READING TEXT —

MR HUMPHRIES (continuing):

You people have a mind-set that says that if it is public it must be good; that if it is private it must be bad. If you are defending the culture of the public prison system, you are defending one of the most iniquitous institutions this country has ever produced, because the public sector prison system in this country has been an absolute disgrace. Even today it remains an absolute disgrace. I do not know how many of you watched the series on the ABC recently. I forget now what it was called, but it ran for a number of weeks. It was about prisons in this country, all of them public prisons. If you want to defend that culture, then good on you. You go right ahead. I have no desire to do that.

I cannot guarantee that we can fully break away from that, but I have seen evidence in private institutions in this country that they can, and they have at least partly done so. Forget the financial bottom line, Mr Quinlan. Let us talk about the humane conditions provided in gaols.

Mr Quinlan: They are not mutually exclusive, Gary.

MR HUMPHRIES: In the public sector in this country they are, Mr Quinlan. That is why it is worth looking at the private sector in this way.

MR QUINLAN: I ask a supplementary question. I am trying to hark back to the limited factual material contained in Mr Humphries's answer. Will he accept, based on his answer, that in this decision he should separate capital funding from operating funding?

MR HUMPHRIES: Yes, we are quite happy to do that. We have not examined yet the way in which we might be able to make this particular project operate. It may well be possible to build the prison privately and operate it publicly, or even to build it publicly and operate it privately. But we have indicated our preference for being able to do this off-budget, because there simply are not the funds in the budget at the moment to be able to do it.

PROVIDED ENTRIES —
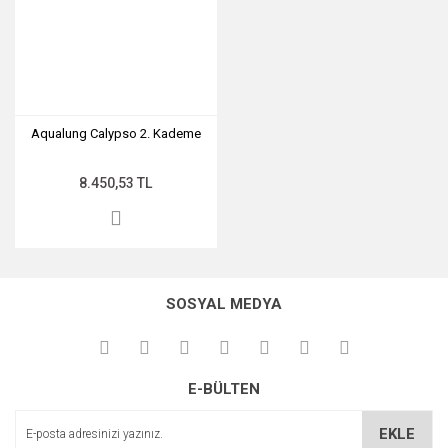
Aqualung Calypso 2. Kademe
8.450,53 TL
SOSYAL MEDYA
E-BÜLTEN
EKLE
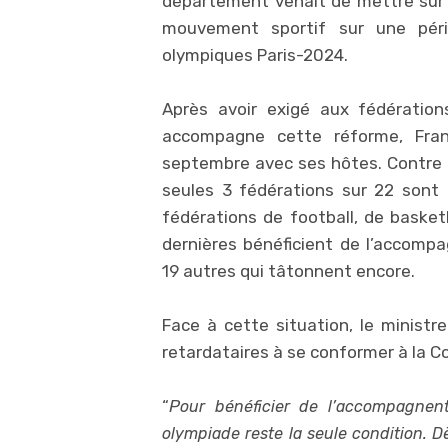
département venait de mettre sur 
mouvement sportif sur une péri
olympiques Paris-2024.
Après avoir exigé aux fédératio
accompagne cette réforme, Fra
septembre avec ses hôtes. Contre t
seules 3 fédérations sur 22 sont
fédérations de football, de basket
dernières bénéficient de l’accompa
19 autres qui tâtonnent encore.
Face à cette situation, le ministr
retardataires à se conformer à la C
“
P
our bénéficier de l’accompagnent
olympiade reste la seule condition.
--
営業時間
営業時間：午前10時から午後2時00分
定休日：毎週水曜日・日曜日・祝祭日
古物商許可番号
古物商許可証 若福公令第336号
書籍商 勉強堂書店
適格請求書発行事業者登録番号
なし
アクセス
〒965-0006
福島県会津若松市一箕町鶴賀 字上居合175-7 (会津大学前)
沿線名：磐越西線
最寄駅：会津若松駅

TASKS TO COMPLETE —
[A] In the records, copy the lines from the one with "département venait de mettre sur" up to and including the one with "olympiade reste la seule condition.", word for word.
[B] Pick up the prison debate after its last sentence and carry it on.

WRITTEN ANSWERS —
[A]
département venait de mettre sur 
mouvement sportif sur une péri
olympiques Paris-2024.
Après avoir exigé aux fédératio
accompagne cette réforme, Fra
septembre avec ses hôtes. Contre t
seules 3 fédérations sur 22 sont
fédérations de football, de basket
dernières bénéficient de l’accompa
19 autres qui tâtonnent encore.
Face à cette situation, le ministr
retardataires à se conformer à la C
“
P
our bénéficier de l’accompagnent
olympiade reste la seule condition.

[B]
Mr Speaker, I think that we need to have a much more sophisticated analysis of these matters than would be suggested by the question Mr Quinlan has asked. That is why throughout recent years we have kept open both options. Unfortunately, the Labor Party has taken a different approach. It has said, "There is only one way of doing this, and that is within the public sector". If you believe we should examine these options, Mr Quinlan, why will you not rule in the option, the possibility, of the private sector?

Mr Quinlan: Do you want me to answer that?

MR HUMPHRIES: You do not have to answer it, because your former leader has already done that. You have ruled out a private sector option, either for construction or for operation. That is extremely foolish. Why should you do that? I would not be asking the Assembly to countenance this possibility if the option was untried, but it is not untried. It has been tested in this country and it does make a lot of sense. The total cost will be affected by items other than just the cost of borrowing the money. The tax effect of depreciation which accrues to the private sector but not to the public sector is another factor which Mr Quinlan might not have taken into account. Those things are matters which we need to weigh up. We will do so by examining both options, not by ruling either one of them out.